For all three of these stocks, valuation is an issue. While the price-to-sales ratio of Twilio and Procore has been going down lately, Shopify’s has stayed pretty stable. Shopify is also rated higher than the other two as the market believes its ecommerce opportunities are huge. Even at this level, the rating still represents a potential investment risk. However, due to the strong execution and future expectations, everyone deserves a large multiple. Should any of the companies fail, the valuation will drop to reflect sentiment about the future. Exciting growth prospects often come with valuation risks, and it is up to companies to deliver on their long-term promise.
As the world becomes more interconnected, SaaS offerings provide companies with powerful tools to increase their effectiveness and productivity.
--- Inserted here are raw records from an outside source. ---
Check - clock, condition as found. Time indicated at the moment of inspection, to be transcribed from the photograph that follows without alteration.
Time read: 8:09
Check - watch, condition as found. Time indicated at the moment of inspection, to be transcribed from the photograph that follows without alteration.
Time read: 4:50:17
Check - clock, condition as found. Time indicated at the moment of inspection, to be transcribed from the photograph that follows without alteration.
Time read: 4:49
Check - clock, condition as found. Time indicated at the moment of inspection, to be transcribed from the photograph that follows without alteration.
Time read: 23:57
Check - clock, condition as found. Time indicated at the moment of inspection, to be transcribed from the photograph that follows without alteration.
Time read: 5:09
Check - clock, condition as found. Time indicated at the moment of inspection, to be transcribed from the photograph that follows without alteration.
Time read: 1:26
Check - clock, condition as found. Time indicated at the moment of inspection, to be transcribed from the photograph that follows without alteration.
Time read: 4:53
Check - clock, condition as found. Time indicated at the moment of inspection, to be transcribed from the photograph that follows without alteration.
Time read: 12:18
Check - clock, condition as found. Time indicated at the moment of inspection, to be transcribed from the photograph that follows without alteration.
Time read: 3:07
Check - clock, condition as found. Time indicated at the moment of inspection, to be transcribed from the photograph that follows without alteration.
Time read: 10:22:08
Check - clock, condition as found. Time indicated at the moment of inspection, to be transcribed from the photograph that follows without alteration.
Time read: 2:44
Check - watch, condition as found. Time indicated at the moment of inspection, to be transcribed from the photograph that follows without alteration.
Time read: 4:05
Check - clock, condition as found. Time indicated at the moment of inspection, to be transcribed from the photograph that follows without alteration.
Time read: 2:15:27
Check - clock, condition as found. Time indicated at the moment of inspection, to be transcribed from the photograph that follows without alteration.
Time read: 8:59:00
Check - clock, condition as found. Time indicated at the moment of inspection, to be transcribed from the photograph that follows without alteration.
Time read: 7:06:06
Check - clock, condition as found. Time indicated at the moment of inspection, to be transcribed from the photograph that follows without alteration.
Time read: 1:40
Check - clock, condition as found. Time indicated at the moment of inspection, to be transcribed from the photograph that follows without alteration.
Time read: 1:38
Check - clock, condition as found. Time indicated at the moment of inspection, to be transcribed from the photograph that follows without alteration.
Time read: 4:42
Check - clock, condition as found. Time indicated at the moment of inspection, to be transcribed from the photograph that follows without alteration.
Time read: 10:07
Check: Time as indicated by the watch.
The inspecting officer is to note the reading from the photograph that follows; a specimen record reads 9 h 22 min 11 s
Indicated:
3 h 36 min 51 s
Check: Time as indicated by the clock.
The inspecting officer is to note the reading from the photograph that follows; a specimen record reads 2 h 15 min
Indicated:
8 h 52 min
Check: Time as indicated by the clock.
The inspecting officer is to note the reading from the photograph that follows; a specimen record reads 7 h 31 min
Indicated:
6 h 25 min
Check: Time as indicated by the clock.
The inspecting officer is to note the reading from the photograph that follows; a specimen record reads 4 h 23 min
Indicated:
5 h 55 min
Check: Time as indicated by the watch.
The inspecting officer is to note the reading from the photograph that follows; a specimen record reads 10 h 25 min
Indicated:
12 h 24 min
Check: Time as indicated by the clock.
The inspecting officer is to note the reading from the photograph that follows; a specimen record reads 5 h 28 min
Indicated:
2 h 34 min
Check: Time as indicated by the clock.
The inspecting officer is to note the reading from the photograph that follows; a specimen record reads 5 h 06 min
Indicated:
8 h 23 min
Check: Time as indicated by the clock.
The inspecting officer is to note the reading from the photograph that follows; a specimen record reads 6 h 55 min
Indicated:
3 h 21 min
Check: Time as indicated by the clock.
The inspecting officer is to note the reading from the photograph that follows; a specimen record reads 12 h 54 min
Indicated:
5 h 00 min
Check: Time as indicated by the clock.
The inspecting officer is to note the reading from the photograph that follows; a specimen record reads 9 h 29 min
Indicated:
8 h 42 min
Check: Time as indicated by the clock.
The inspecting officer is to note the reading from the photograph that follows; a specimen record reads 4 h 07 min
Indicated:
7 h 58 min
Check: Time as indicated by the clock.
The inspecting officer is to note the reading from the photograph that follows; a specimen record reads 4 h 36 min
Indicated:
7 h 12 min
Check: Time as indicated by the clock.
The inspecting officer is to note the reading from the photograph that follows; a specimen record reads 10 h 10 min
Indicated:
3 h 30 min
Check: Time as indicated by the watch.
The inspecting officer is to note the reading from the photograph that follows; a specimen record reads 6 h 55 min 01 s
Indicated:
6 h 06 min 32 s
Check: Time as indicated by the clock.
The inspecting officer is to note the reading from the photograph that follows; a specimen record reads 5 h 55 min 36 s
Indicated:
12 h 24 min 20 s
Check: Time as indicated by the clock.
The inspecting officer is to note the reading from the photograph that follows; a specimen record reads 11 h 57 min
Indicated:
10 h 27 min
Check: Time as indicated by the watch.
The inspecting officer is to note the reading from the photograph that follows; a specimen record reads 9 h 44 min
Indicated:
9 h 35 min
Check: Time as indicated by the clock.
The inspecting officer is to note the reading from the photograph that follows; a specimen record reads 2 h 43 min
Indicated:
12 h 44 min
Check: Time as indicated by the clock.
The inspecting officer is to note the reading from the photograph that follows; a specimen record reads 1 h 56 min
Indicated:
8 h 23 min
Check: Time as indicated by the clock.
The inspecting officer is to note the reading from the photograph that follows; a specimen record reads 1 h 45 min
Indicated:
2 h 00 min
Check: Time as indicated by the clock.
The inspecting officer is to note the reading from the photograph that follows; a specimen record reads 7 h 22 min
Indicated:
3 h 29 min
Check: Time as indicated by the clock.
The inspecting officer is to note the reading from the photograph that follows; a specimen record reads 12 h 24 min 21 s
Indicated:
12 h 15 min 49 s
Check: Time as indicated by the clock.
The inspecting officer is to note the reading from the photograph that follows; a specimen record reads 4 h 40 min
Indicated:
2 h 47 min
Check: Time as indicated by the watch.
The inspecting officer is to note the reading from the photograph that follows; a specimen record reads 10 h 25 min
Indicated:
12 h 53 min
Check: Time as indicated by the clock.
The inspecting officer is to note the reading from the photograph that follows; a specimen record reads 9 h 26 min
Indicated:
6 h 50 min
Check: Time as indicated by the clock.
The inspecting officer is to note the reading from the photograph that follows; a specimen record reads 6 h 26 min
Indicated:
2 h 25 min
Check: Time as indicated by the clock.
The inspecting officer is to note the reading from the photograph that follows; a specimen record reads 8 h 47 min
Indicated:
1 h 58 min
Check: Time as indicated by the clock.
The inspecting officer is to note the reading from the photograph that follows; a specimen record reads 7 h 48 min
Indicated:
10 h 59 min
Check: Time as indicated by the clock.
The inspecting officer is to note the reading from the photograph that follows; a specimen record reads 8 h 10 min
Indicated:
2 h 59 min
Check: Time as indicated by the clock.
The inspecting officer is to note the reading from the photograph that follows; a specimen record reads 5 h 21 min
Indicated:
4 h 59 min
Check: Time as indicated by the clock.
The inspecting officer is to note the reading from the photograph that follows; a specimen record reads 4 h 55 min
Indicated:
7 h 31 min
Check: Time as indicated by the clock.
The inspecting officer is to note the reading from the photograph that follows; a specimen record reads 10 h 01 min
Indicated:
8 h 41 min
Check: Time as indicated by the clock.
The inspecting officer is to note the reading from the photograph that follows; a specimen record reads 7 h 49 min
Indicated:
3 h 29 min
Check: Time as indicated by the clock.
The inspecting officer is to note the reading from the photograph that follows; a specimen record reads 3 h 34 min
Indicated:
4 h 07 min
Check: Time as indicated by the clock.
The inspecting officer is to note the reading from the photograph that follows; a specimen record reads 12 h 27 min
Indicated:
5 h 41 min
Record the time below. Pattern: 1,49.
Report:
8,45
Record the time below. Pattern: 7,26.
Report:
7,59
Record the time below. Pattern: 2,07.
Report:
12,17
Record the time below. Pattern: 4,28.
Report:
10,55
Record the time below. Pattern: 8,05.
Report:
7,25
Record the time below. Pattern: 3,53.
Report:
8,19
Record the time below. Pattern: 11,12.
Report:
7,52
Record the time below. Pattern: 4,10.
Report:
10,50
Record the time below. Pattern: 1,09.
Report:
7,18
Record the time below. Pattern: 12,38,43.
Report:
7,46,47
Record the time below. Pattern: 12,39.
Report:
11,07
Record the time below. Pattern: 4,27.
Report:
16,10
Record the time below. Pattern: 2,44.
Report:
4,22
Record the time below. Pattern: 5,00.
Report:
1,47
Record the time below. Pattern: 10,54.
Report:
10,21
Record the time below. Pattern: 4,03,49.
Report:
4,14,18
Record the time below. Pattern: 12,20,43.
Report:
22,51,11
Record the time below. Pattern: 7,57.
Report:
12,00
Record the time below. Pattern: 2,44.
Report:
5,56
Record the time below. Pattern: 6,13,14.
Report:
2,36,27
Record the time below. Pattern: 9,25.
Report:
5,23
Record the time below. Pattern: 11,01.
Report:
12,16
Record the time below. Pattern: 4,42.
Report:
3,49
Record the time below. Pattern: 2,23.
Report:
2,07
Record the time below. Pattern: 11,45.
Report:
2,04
Smart investors should consider buying all three of these stocks, but they need to be aware of the risks. Holding these stocks seems like a great way to beat the market over the long term.
This article represents the opinion of the author who may disagree with the “official” referral position of a premium advisory service from the Motley Fool. We are colorful! Questioning an investment thesis – even one of our own – helps us all reflect critically about investing and make decisions that will help us get smarter, happier, and richer.